Our Future Imagination: Finally, with the help of some wise guides from the community, we explore a theological and sociological imagination for relating across differences as equals. Eric Law’s The Wolf Shall Dwell with the Lamb: Spiritual Leadership in a Multicultural Community explores the power dynamics across differing cultures and offers simple strategies to facilitate communication and understanding across those differences. With this is our text we begin to engage in conversation with leaders who have built bridges and are creating truly miraculous symbiotic multicultural discourse

At the end of each term, students are asked to create a presentation that explores the history of the United States as it relates to diversity, how this history has shaped our identity and impacted community, and how we as a community could imagine a new future with each other. I find myself often struck by the creativity of these projects and humbled by the deep listening each student has done to build the presentation. The following two projects are examples of the work of our students are doing as we explore what it means to work towards cultural credibility and strive to be a therapeutic presence in a world of difference.
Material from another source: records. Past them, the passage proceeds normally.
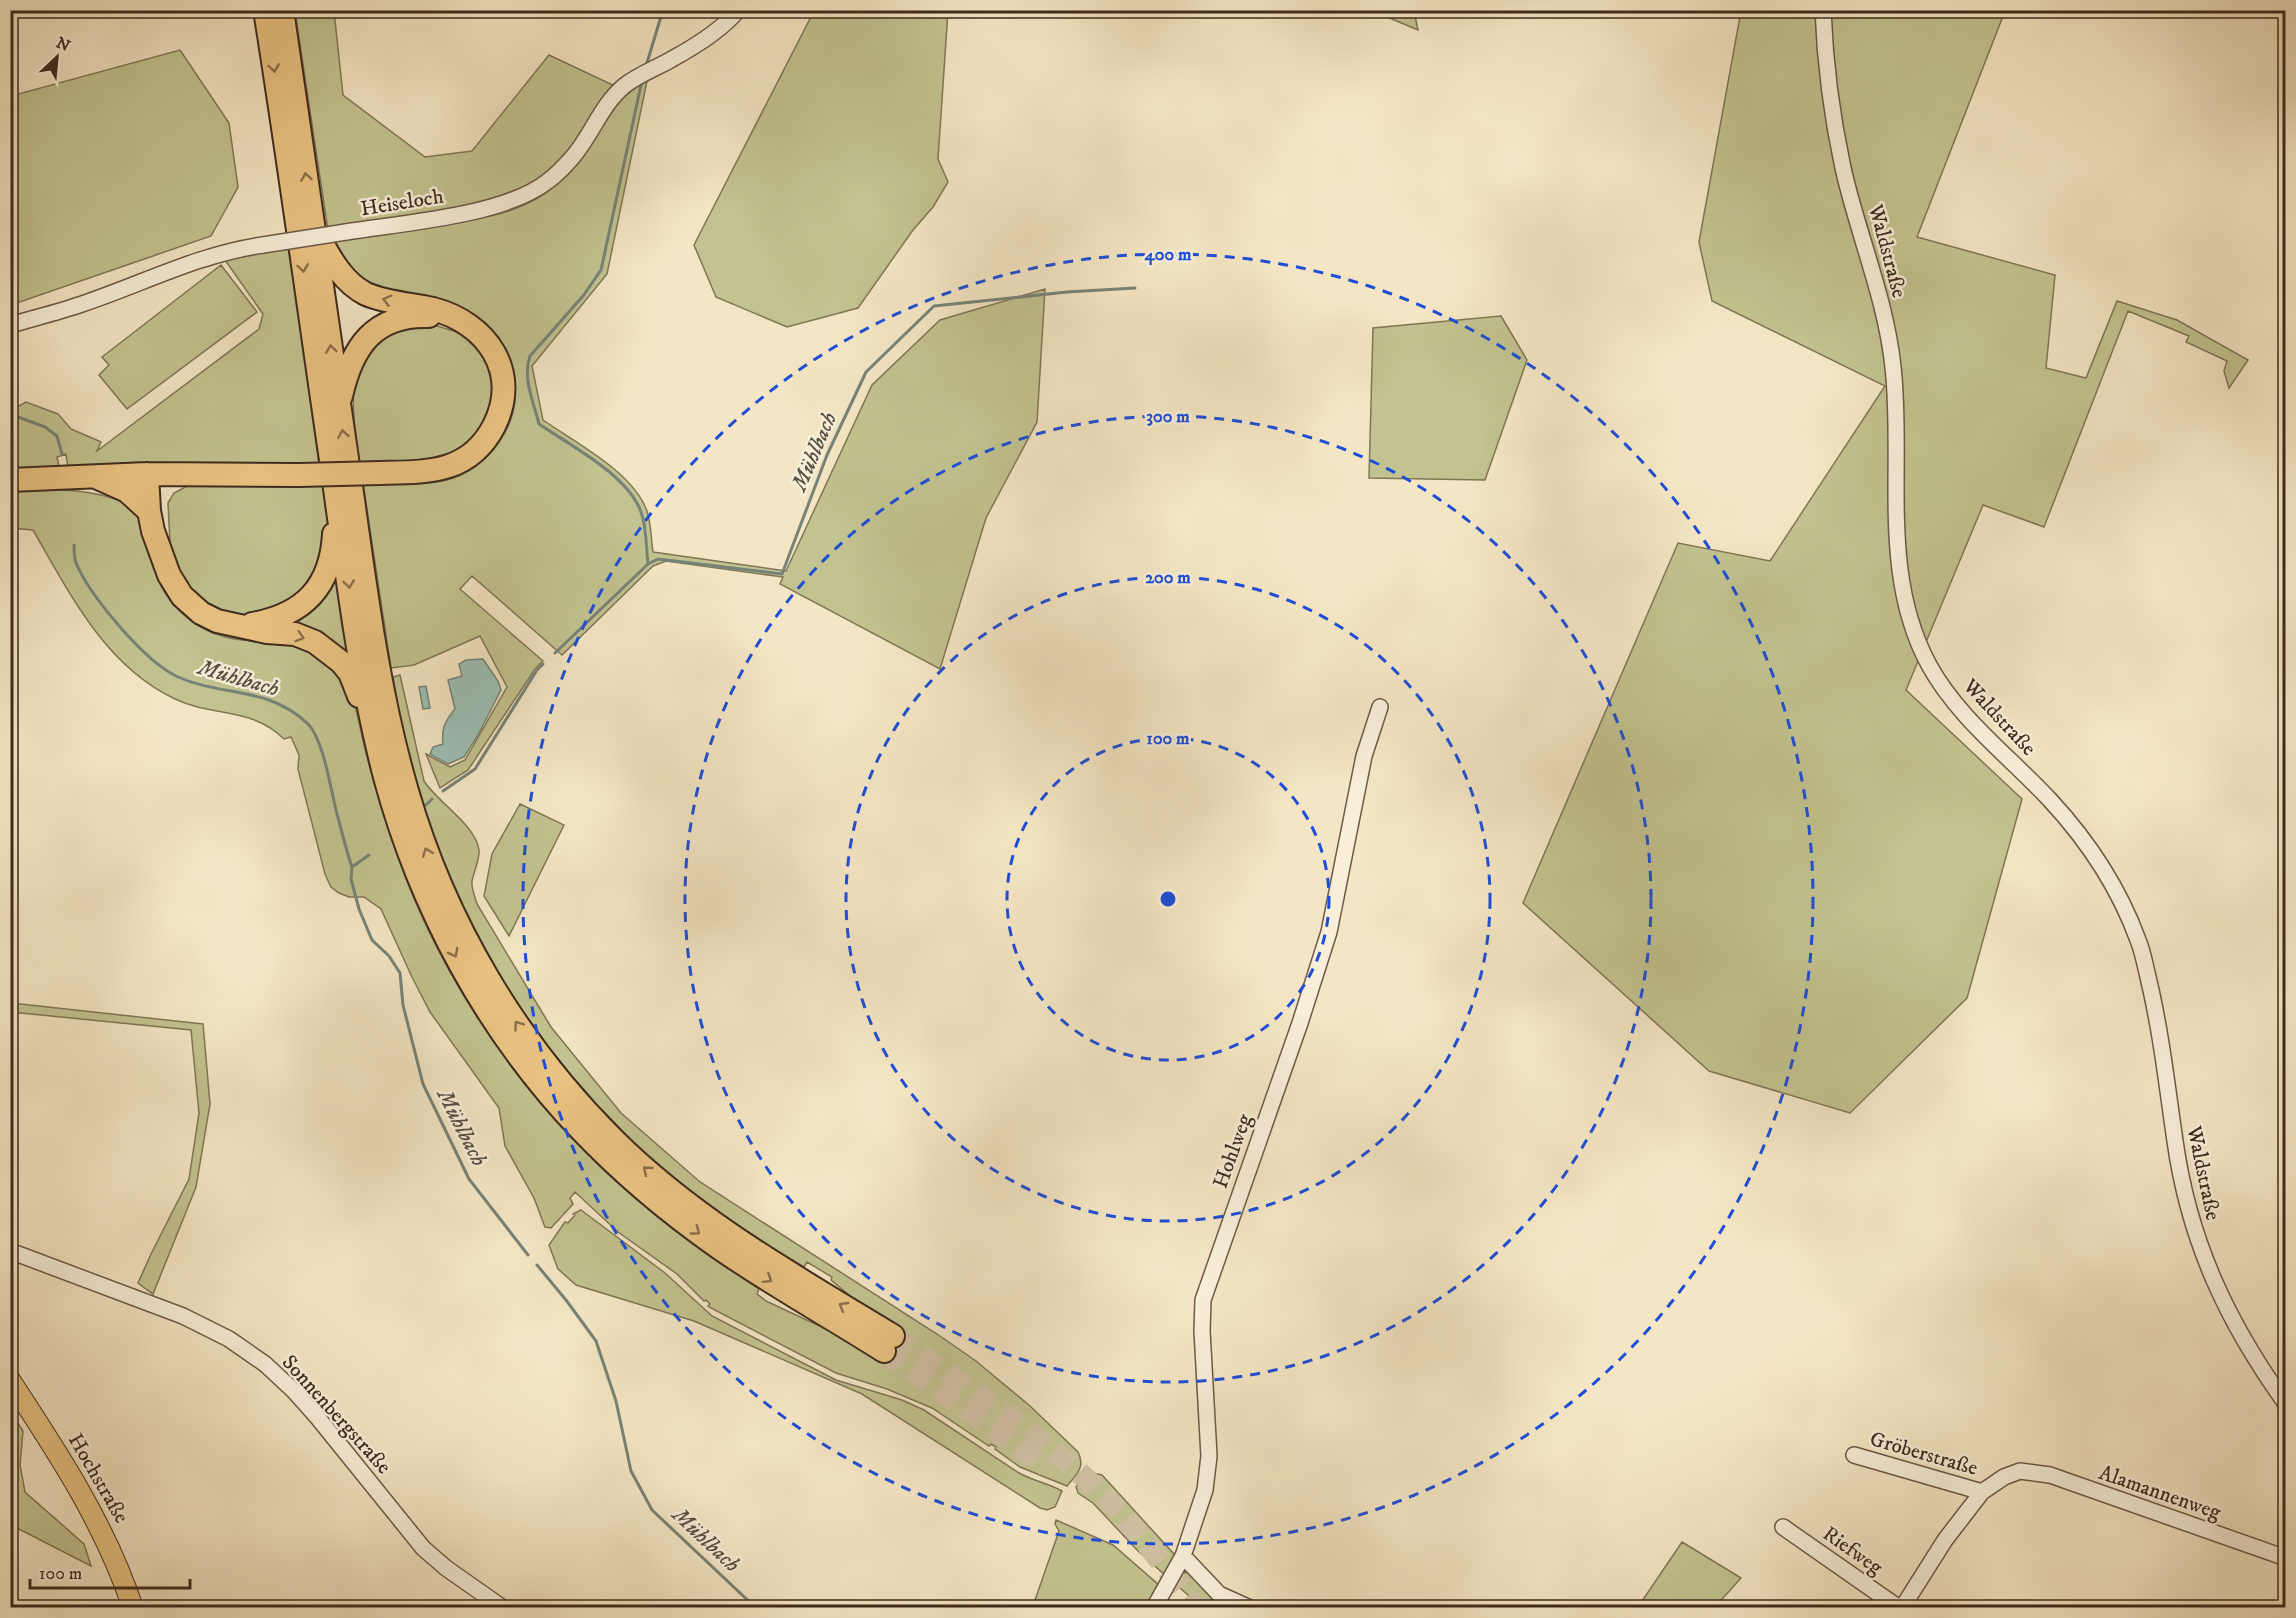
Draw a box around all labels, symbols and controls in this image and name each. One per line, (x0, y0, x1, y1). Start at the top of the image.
north arrow (27, 27, 87, 87)
text: N (53, 33, 73, 56)
one-way arrow (267, 64, 279, 73)
one-way arrow (301, 172, 313, 181)
street label: Heiseloch (359, 184, 446, 222)
street label: Waldstraße (1862, 201, 1912, 301)
text: 400 m (1143, 244, 1192, 266)
one-way arrow (297, 264, 309, 273)
one-way arrow (382, 295, 393, 307)
one-way arrow (326, 344, 338, 354)
text: 300 m (1146, 406, 1190, 428)
water label: Mühlbach (785, 408, 843, 497)
one-way arrow (337, 429, 349, 439)
text: 200 m (1145, 567, 1191, 589)
one-way arrow (342, 580, 354, 589)
one-way arrow (294, 630, 305, 642)
water label: Mühlbach (193, 654, 282, 703)
street label: Waldstraße (1956, 673, 2042, 762)
text: 100 m (1146, 728, 1190, 750)
one-way arrow (422, 848, 435, 858)
centre of rings (1158, 889, 1178, 909)
one-way arrow (447, 947, 459, 958)
one-way arrow (514, 1020, 525, 1031)
water label: Mühlbach (430, 1083, 493, 1171)
street label: Hohlweg (1208, 1110, 1259, 1192)
street label: Waldstraße (2180, 1123, 2226, 1223)
one-way arrow (643, 1166, 654, 1177)
one-way arrow (689, 1224, 700, 1235)
one-way arrow (762, 1271, 772, 1283)
one-way arrow (839, 1301, 849, 1313)
street label: Sonnenbergstraße (276, 1350, 397, 1480)
street label: Gröberstraße (1867, 1426, 1981, 1482)
street label: Hochstraße (62, 1429, 134, 1528)
street label: Alamannenweg (2095, 1460, 2225, 1526)
water label: Mühlbach (665, 1501, 746, 1578)
street label: Riefweg (1817, 1521, 1888, 1581)
scale bar (30, 1552, 190, 1590)
text: 100 m (39, 1563, 82, 1585)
The Impact of COVID-19 on the BIPOC and Unhoused Communities of Seattle

by Milli Haase, an MATC student

“This project was an opportunity for students to create a visual experience – to capture the ways racism was / is constructed and continues to impact communities, all while drawing on course resources. Ron’s invitation provided for a more visceral experience. Given the recent outbreak of COVID, I’m grateful that Ron allowed me the space to connect the outbreak to Seattle’s own racist systems, to show that this outbreak is really unveiling our own violent structures for what they really are. Yes, it is true that nobody is born hating another person because of the color of their skin. People must learn to hate, and if they can learn to hate, they can be taught to love (Mandela), and also: racism is the very system we have been born into and benefit from. We are not born into a world in which we are not racist until taught to be. Rather, we are born into a world in which by systemic default we must actively engage to be anti-racist.”
-Milli

A Journey Towards Cultural Credibility: Informing Anti-Racist Living

by Christina Bergevin, an MATC student

“This presentation was the culminating project for RLM520 – Being the Word On the Street: Developing Intercultural Competency; the second class on multicultural narratives and American racism that I have taken at The Seattle School. Thanks to Dr. Ron Ruthruff for introducing our class to challenging authors, dynamic community leaders, and sobering conversations that begin to shape and grow the theological, historic, and cultural understanding needed in the work of racial justice and anti-racist policy.”